◆ What to work on
With both ends included, repeat exactly the lines of the entries below from the one containing "Dunboyne | 44.45 |" down to the one containing "Andrew's | 1.65 |", and no others.

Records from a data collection
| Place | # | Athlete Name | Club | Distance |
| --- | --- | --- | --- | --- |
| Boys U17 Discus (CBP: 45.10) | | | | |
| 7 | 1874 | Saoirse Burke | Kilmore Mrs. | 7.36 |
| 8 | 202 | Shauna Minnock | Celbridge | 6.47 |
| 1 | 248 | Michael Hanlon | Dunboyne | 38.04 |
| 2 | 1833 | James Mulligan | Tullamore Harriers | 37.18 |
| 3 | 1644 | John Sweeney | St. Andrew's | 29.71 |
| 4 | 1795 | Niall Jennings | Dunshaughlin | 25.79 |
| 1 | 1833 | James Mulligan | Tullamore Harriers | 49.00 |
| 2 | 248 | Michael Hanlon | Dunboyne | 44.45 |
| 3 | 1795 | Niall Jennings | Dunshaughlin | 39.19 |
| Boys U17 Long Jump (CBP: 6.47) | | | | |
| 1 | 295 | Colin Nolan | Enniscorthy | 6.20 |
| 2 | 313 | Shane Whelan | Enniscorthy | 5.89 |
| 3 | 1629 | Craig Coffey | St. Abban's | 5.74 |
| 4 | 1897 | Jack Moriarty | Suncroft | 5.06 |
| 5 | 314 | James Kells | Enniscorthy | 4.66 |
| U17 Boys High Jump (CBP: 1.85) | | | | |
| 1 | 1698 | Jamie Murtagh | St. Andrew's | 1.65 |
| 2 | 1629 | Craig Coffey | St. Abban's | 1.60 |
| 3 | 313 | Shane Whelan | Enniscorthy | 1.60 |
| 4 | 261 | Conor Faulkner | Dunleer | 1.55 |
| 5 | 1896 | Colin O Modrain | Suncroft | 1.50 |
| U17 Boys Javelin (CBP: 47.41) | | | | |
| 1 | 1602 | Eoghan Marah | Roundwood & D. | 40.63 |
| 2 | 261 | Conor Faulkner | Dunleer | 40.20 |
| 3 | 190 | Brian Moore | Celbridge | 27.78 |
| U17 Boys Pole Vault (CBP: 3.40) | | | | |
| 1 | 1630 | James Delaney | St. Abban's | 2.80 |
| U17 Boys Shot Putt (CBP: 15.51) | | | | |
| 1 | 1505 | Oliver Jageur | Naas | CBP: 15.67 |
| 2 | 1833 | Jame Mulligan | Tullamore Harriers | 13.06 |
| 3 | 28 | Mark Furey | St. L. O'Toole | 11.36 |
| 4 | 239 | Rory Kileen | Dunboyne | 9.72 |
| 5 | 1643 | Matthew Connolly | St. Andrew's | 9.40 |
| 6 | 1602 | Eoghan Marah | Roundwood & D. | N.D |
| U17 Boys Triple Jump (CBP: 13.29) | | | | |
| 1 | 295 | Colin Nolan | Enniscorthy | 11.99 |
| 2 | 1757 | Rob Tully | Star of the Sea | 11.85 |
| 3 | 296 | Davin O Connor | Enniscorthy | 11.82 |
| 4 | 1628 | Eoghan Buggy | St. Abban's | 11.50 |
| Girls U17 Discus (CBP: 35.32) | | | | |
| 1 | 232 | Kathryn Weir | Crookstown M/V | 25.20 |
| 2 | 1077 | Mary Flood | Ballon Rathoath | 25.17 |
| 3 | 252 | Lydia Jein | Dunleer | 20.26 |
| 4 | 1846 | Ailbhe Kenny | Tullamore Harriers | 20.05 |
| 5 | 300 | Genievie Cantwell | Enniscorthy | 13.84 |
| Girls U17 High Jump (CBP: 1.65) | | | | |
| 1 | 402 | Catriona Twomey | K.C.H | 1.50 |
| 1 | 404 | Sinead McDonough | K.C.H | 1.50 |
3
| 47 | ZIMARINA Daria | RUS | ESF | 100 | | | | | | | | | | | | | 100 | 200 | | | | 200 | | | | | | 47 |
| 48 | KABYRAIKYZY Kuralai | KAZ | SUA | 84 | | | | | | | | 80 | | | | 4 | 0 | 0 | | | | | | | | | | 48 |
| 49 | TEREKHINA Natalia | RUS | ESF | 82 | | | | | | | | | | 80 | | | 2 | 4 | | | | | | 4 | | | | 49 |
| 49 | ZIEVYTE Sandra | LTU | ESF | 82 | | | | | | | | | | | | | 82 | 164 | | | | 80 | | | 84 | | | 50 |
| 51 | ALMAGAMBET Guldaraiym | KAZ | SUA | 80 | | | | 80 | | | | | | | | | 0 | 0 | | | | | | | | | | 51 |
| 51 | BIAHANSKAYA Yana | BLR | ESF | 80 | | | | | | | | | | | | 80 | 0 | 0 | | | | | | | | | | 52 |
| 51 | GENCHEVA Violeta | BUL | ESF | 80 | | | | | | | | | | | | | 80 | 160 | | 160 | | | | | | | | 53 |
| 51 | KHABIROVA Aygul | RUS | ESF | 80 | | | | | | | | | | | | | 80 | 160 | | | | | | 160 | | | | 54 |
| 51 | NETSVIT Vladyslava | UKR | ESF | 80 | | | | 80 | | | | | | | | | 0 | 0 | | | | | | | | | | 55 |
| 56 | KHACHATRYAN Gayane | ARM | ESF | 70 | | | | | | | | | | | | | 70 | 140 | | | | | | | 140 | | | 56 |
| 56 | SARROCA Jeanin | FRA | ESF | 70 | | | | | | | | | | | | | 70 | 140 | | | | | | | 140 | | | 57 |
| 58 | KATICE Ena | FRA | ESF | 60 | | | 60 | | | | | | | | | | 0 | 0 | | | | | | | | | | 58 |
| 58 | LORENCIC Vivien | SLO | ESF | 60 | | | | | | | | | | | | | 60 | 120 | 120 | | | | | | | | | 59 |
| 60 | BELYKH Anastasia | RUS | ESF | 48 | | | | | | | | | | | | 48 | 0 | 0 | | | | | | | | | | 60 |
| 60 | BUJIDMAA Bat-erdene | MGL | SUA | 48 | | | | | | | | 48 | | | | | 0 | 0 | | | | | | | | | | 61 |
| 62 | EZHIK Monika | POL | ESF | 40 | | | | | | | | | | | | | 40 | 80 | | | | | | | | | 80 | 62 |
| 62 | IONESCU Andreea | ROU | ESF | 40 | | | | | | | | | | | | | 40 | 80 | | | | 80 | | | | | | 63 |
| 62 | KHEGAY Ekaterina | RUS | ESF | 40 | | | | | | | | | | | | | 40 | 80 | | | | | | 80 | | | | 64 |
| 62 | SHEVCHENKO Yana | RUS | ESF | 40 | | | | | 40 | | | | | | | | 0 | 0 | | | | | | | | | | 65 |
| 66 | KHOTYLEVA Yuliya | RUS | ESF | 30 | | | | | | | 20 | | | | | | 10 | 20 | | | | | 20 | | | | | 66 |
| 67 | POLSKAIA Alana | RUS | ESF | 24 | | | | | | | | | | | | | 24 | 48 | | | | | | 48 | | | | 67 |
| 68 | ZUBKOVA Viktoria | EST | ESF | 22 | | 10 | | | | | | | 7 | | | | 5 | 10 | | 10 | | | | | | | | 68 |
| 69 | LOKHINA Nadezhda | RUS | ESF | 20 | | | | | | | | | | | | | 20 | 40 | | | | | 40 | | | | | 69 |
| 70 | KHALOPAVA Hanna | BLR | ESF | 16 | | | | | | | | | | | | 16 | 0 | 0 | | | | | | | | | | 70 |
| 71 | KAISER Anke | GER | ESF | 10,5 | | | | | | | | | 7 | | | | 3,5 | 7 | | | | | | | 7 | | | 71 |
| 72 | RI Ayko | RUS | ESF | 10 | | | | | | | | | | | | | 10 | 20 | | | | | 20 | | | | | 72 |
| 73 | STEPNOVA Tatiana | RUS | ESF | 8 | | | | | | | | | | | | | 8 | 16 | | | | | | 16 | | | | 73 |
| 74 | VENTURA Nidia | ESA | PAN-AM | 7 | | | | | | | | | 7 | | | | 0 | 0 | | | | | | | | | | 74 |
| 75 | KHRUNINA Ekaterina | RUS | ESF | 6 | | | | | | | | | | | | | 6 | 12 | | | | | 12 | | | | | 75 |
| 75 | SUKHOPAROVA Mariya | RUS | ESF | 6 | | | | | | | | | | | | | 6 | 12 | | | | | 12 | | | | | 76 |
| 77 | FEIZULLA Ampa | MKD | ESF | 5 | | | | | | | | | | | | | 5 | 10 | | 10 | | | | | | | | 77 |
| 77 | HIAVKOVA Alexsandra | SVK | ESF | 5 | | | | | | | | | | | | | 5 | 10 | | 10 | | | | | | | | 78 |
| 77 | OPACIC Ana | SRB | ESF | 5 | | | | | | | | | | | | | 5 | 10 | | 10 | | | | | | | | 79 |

◆ Exercise response
| 2 | 248 | Michael Hanlon | Dunboyne | 44.45 |
| 3 | 1795 | Niall Jennings | Dunshaughlin | 39.19 |
| Boys U17 Long Jump (CBP: 6.47) | | | | |
| 1 | 295 | Colin Nolan | Enniscorthy | 6.20 |
| 2 | 313 | Shane Whelan | Enniscorthy | 5.89 |
| 3 | 1629 | Craig Coffey | St. Abban's | 5.74 |
| 4 | 1897 | Jack Moriarty | Suncroft | 5.06 |
| 5 | 314 | James Kells | Enniscorthy | 4.66 |
| U17 Boys High Jump (CBP: 1.85) | | | | |
| 1 | 1698 | Jamie Murtagh | St. Andrew's | 1.65 |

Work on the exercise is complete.